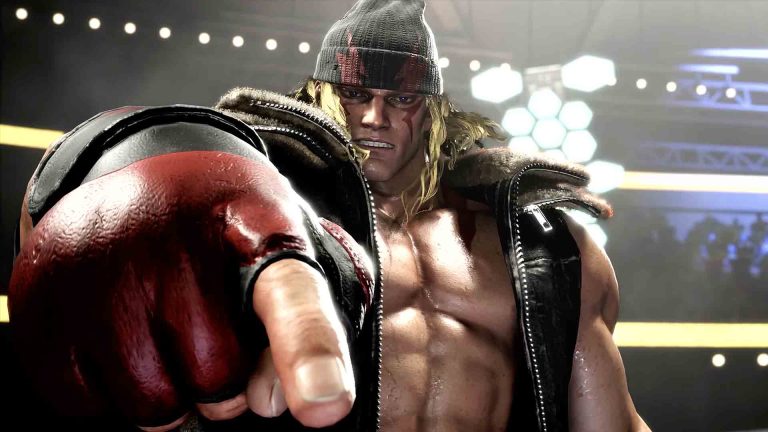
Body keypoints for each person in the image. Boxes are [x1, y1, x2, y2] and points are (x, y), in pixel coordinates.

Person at [10, 0, 649, 431]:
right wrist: (131, 176)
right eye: (355, 93)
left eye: (401, 98)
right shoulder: (264, 224)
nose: (375, 117)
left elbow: (611, 421)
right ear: (318, 95)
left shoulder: (544, 250)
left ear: (433, 110)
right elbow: (86, 192)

# # # # #

## About this exercise
Wherever a line in the data above contains the word "left", copy that line.

## Answer section
left eye: (401, 98)
left elbow: (611, 421)
left shoulder: (544, 250)
left ear: (433, 110)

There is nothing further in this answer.